In het voorwoord van een essay van Katherine Rundell over jeugdliteratuur schreef Nederlandse kinderboekenambassadeur en schrijver Manon Sikkel de mooie woorden: ‘Er zijn schrijvers die moeiteloos de twee werelden van volwassenen en kinderen kunnen betreden. Voor wie het zelfs geen twee werelden zijn, maar één en dezelfde wereld. In hun boeken vind je de wereld terug waarvan je was vergeten dat je die kwijt was.’ Ik liet deze woorden lezen aan de oud-cliënt die sinds mijn ontboezeming ’s nachts óók aan het jeugdboeklezen en -kijken is geslagen en die zich – net als ik – door jeugdboeken geholpen voelt. Toen ik Sikkels woorden aan hem voorlegde, antwoordde hij: ‘Zo is het.’ Als hij niet kan slapen bekijkt deze arts, grootvader en miljonair tegenwoordig: De gele ballon, Sinterklaas of Alfabet. ‘Overdag ben ik getrouwd met mijn vrouw. ‘s Nachts met Charlotte Dematons,’ zegt hij. Hij is de eerste die ik het Kinderboekenmuseum heb getipt. Charlotte is er ook heerlijk veel aanwezig.
En jij? Lees ook kinderboeken. Alsjeblieft. En let op de illustraties. Ze kunnen je helpen slapen en schudden je, waar nodig, wakker.
Schreeuw, samen met Annie, Toon, Efua, Thé, Wim, Nelly, Joke, Annet, Max, Jacques, Camila en Fiep je nachtmerries uit. Gooi modder naar koningen, duik in een zwembad op het dak van een bus, bouw een hut op een eiland en hang je vaat aan een hert.

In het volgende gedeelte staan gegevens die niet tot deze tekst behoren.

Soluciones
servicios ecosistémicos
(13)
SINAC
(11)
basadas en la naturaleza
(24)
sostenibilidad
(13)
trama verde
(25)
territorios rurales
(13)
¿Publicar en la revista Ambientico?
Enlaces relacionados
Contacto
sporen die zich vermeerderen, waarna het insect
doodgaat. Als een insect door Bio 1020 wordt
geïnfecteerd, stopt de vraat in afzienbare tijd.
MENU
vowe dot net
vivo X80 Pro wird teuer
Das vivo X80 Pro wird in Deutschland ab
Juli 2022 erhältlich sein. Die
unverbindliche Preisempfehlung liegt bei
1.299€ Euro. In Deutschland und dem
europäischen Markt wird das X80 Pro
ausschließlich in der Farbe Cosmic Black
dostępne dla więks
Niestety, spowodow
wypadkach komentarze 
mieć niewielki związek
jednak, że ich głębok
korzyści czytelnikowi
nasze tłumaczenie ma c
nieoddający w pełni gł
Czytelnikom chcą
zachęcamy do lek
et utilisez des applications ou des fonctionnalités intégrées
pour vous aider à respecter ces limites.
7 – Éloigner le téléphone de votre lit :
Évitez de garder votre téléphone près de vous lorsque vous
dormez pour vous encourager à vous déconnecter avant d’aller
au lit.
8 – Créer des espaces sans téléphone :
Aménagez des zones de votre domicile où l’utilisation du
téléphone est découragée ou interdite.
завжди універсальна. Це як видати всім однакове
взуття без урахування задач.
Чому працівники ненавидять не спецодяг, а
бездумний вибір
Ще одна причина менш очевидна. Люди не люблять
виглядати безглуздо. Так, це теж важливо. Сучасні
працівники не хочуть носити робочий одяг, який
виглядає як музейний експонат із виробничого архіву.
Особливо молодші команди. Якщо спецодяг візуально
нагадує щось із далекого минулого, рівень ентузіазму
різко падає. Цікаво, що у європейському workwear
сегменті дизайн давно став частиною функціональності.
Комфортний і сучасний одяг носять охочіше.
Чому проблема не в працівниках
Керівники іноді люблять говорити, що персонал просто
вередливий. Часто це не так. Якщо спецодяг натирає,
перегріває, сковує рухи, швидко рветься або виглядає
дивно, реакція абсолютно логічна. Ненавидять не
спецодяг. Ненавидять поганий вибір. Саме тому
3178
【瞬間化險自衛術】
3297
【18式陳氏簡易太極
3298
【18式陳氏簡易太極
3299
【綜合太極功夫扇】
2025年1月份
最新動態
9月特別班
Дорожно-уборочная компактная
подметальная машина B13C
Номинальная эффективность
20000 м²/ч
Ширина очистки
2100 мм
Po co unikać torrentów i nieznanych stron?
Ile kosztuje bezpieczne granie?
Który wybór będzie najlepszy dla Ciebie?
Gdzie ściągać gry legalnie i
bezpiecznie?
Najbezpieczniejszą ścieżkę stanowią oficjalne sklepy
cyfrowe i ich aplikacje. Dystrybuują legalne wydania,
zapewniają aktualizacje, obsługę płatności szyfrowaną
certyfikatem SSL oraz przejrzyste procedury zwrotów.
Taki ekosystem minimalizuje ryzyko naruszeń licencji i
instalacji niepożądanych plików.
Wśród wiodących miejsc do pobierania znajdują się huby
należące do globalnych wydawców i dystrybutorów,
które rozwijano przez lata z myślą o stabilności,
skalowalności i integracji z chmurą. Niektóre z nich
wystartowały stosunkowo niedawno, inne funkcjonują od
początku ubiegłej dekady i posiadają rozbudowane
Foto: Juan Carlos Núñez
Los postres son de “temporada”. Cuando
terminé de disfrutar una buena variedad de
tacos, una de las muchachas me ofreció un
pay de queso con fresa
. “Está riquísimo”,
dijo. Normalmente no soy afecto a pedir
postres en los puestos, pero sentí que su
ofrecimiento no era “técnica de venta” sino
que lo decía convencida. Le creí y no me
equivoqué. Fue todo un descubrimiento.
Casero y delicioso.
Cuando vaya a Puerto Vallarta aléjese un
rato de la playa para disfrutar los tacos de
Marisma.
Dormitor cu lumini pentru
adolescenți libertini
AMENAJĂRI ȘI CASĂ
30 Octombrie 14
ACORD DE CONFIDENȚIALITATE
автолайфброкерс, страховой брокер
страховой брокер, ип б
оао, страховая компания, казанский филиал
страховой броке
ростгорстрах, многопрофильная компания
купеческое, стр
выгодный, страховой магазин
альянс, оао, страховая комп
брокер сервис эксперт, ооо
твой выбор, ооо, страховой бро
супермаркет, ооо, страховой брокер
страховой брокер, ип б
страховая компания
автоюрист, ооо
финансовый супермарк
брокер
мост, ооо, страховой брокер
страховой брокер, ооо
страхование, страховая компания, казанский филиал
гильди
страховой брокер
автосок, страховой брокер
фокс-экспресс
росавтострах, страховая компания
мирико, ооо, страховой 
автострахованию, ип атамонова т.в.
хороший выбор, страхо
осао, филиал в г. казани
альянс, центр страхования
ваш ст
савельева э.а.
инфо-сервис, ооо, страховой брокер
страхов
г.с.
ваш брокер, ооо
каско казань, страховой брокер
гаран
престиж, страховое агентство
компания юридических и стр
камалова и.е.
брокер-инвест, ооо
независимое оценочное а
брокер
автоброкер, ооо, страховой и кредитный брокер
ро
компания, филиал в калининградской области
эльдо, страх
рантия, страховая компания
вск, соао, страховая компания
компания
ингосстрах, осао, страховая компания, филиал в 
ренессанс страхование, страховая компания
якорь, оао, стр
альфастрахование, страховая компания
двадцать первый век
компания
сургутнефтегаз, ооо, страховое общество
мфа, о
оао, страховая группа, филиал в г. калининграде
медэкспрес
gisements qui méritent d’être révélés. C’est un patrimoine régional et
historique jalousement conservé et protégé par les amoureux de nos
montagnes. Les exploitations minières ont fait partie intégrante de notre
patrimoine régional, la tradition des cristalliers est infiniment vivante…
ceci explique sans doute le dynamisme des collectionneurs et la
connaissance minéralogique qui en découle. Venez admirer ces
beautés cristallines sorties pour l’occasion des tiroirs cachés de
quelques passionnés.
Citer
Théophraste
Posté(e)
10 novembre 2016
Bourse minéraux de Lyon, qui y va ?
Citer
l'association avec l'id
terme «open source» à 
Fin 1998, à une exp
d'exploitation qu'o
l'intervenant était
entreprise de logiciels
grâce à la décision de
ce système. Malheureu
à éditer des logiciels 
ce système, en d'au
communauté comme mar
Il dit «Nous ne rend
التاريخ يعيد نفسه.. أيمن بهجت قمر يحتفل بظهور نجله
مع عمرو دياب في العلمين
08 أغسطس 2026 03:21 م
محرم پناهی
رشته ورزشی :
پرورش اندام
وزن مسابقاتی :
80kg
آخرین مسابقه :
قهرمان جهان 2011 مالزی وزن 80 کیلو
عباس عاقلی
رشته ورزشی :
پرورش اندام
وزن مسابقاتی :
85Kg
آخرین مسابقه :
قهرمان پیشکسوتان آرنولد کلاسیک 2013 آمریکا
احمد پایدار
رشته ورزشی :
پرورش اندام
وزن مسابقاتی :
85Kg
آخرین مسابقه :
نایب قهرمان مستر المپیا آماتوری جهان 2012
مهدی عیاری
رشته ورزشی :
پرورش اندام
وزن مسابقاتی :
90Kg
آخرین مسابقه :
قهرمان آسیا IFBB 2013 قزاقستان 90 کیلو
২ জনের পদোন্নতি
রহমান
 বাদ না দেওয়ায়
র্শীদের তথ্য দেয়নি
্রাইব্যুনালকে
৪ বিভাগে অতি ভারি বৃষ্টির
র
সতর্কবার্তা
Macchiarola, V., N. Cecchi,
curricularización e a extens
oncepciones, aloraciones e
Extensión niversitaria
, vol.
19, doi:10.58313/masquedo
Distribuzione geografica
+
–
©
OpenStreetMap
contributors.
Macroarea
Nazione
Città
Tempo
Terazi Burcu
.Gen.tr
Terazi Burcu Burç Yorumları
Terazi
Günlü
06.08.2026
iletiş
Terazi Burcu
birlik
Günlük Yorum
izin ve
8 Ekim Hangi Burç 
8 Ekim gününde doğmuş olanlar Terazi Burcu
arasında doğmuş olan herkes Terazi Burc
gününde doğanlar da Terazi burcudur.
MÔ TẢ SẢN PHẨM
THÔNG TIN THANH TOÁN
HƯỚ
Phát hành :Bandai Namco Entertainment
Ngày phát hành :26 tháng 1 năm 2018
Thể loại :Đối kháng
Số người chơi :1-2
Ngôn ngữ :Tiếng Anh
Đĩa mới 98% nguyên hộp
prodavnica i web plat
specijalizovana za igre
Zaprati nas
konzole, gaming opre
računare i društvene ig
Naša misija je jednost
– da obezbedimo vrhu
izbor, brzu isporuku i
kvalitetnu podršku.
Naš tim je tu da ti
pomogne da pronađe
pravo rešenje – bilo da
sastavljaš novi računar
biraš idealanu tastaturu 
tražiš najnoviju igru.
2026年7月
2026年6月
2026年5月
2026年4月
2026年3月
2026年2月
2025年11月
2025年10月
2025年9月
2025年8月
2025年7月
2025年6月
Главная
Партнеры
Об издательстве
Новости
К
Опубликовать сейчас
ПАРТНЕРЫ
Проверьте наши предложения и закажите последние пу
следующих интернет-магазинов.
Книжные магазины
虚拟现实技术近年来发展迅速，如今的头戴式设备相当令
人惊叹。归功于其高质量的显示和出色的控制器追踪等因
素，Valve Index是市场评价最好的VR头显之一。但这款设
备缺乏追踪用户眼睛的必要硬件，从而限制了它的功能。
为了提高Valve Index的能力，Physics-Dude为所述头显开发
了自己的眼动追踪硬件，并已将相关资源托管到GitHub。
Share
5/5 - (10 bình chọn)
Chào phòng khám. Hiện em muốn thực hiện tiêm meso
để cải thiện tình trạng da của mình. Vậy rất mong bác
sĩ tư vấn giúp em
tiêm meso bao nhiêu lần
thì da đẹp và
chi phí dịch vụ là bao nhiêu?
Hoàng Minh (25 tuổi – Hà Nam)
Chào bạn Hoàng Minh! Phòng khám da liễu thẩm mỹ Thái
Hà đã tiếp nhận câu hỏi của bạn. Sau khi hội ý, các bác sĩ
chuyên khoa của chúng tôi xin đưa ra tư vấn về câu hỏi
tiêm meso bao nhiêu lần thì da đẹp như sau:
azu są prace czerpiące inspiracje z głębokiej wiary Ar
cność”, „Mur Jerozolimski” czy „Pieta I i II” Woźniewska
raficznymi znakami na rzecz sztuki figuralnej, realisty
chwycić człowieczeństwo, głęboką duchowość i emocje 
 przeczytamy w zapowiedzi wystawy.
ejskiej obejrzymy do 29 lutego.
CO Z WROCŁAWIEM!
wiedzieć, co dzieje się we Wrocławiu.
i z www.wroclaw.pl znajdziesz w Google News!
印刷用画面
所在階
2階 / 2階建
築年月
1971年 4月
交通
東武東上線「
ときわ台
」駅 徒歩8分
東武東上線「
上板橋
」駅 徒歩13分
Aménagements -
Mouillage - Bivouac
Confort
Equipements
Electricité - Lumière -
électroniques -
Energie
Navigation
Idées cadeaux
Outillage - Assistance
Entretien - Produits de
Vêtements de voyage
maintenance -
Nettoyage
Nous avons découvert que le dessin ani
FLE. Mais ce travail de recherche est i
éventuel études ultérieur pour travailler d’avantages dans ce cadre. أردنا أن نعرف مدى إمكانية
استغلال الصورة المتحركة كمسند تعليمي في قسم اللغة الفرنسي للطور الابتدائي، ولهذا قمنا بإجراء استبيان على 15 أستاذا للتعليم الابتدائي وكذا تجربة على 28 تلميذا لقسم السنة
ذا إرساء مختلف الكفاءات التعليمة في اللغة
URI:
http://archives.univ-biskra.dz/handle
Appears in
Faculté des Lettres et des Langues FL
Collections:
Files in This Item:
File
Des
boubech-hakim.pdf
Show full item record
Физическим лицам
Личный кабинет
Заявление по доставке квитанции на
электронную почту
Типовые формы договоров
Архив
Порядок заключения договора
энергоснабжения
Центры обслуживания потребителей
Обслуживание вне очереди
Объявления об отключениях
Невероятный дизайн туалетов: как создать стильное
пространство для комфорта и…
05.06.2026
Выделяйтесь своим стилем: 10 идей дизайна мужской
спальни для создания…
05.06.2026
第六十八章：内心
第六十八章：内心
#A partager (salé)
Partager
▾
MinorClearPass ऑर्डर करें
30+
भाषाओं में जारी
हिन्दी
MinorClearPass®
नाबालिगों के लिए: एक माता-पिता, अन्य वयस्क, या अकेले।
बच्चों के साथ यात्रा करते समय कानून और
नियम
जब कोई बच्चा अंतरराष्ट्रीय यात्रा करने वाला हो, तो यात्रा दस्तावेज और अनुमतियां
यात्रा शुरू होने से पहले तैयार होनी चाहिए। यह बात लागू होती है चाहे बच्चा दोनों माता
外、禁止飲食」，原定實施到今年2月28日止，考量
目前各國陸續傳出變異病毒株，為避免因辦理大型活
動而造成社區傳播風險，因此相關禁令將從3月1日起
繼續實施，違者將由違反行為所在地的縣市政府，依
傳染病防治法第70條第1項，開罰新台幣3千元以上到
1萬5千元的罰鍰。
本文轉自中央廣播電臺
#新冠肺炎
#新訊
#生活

Én: ga, – alsjeblieft – GA naar het Kinderboekenmuseum. Daar, tussen die hoge muren in Den Haag, wordt het leven even wat minder saai, word je herinnerd aan de heerlijkheid van jeugdboeken of bevestigd in het feit dat je ze nog steeds zo graag leest. Bij het Centraal Station stap je eenvoudigweg naar rechts, volg je de geur van vrijheid en dan ben je er in een minuut. En als je daar, in het beeldschone Kinderboekenmuseum tussen al die kinderen een paar verwonderde, licht geëmotioneerde volwassenen ziet lopen: laat ze maar lekker. Ze zijn frisser dan je denkt.